# tomato & cucumber salad, cole slaw.



## aesthete (Mar 9, 2007)

OK, I'm going to make a tomato and cucumber salad, and a cole slaw later tonight for my fish fry tomorrow. I've never done either before (i made a vinegar red slaw once, and cucumber salad, but never these)

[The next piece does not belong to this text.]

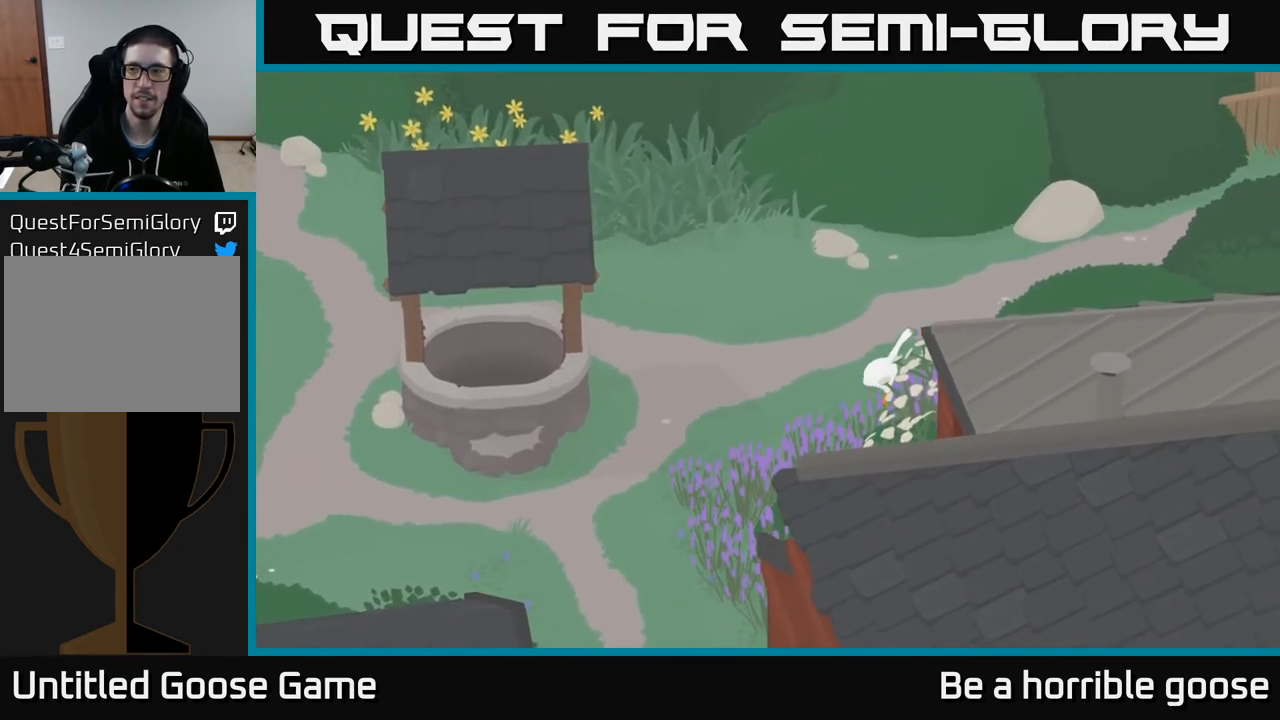
{"buttons": ["A"], "left_stick": "up-right", "right_stick": "center", "events": []}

Here are my plans. any suggestions are welcome, cuz i'm new at this.

Cucumber & Tomato Salad

6 diced roma tomatoes
2 very thinly sliced cucumbers
4 tbsp white vinegar (should i use apple cider instead?)
2 tbsp EV olive oil
salt + pepper to taste

Cole Slaw

1 head cabbage, shredded
1/2 cup shredded RED cabbage
1/4 cup shredded carrots
1/2 finely chopped white onion
3/4 cup mayo (I'll be using Dukes)
a bunch of black pepper
1 tsp dry mustard
few dashes of celery salt
1/4 cup white vinegar
1/4 cup canola oil


----------



## StirBlue (Mar 9, 2007)

Cucumber & Tomato Salad

6 diced roma tomatoes
2 very thinly sliced cucumbers
4 tbsp white vinegar (should i use apple cider instead?)
2 tbsp EV olive oil
salt + pepper to taste

For this recipe, I would suggest that you dice the cucumber instead of slicing so that it will mix evenly.  For color presentation, I would stick to white vinegar.  You may also want to discard the tomato seeds, membrane & juice. 

Cole Slaw

1 head cabbage, shredded
1/2 cup shredded RED cabbage
1/4 cup shredded carrots
1/2 finely chopped white onion
3/4 cup mayo (I'll be using Dukes)
a bunch of black pepper
1 tsp dry mustard
few dashes of celery salt
1/4 cup white vinegar
1/4 cup canola oil

Mix the mayo, black pepper, mustard, celery salt, vinegar & oil.  1/4 cup of the white onion will be more than enough.  It depends on where you live as to how small you cut your cabbage.  Here in IL it is cut very small.  Other places, it may be almost leafy.  

Your recipes are making me hungry.  I think I'll add a few things to my grocery list.


----------